(Source records)
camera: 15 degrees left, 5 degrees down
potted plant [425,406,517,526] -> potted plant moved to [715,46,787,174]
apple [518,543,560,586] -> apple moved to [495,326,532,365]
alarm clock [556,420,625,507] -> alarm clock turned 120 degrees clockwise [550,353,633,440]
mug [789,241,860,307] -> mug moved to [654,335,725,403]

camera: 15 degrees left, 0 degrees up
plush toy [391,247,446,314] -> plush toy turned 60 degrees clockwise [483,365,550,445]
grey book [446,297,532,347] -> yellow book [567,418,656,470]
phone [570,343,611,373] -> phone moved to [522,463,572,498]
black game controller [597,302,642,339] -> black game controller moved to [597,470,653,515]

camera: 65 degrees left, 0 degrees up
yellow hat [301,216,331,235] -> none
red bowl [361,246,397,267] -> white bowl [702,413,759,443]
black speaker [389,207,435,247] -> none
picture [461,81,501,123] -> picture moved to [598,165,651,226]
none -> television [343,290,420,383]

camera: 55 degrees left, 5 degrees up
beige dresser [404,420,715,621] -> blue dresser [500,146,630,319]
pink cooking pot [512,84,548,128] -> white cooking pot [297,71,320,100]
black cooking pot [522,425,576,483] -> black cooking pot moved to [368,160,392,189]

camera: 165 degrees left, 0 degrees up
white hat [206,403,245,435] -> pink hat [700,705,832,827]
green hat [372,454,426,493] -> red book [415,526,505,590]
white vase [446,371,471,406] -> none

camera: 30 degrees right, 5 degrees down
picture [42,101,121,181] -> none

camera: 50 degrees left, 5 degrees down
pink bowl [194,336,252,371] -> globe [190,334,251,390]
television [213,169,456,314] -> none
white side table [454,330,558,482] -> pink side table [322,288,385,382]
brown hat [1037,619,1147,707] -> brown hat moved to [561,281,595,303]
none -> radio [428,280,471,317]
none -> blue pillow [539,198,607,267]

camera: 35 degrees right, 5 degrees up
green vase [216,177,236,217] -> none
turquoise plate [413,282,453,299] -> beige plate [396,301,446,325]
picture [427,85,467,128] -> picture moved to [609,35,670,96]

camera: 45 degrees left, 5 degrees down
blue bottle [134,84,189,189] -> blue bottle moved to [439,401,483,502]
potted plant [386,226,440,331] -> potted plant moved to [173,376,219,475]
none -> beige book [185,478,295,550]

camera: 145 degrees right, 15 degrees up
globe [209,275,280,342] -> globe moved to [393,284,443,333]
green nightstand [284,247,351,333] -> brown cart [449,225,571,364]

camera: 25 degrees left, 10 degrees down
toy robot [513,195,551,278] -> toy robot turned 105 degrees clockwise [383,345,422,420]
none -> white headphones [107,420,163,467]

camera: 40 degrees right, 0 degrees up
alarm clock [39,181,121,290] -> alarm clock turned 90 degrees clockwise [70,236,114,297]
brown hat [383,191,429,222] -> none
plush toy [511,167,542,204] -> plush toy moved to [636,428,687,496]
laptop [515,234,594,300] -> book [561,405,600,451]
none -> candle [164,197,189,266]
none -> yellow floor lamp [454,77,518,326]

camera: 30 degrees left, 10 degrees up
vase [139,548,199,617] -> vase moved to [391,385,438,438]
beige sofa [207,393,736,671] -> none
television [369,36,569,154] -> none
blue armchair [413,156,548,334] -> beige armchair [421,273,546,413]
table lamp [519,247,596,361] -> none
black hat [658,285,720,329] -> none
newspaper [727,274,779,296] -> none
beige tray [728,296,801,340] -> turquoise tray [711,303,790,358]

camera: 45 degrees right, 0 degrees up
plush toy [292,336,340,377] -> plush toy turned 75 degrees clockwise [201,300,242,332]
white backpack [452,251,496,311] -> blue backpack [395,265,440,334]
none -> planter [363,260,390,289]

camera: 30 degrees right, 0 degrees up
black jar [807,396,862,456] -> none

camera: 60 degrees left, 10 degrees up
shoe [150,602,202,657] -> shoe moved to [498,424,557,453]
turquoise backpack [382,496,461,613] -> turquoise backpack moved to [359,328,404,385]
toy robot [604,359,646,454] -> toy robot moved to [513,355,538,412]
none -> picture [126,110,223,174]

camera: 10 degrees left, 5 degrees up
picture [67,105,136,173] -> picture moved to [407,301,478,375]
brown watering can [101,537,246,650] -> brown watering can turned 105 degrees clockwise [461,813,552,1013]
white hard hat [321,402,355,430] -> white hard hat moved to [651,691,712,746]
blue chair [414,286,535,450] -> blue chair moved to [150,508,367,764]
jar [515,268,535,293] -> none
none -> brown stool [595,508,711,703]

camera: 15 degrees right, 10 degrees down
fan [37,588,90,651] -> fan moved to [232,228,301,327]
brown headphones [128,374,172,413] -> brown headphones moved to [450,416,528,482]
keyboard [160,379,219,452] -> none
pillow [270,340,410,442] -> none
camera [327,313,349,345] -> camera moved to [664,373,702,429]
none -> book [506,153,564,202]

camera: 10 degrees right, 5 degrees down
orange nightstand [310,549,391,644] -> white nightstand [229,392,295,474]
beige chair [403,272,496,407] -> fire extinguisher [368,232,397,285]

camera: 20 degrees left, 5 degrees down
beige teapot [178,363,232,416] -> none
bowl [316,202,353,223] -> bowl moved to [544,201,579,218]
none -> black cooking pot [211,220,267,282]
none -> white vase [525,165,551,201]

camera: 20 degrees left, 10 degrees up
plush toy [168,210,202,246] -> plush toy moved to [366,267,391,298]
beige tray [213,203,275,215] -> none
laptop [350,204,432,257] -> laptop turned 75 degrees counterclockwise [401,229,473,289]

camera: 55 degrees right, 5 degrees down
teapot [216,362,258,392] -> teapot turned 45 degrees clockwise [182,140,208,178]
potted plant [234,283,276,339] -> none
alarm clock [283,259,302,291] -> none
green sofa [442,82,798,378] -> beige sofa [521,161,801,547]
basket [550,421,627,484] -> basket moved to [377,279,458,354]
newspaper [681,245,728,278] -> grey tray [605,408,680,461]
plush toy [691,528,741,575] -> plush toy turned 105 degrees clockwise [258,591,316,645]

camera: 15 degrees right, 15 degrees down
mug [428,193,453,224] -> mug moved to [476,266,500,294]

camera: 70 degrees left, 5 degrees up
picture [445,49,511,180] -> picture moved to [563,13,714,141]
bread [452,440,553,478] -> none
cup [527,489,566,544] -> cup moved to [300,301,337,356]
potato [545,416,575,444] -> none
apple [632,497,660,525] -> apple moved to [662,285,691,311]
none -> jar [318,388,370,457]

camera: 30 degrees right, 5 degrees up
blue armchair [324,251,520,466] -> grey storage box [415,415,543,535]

**What the exercise asks**. Which lines of the records above contain the word "headphones"? Report each one.

**Answer area**.
none -> white headphones [107,420,163,467]
brown headphones [128,374,172,413] -> brown headphones moved to [450,416,528,482]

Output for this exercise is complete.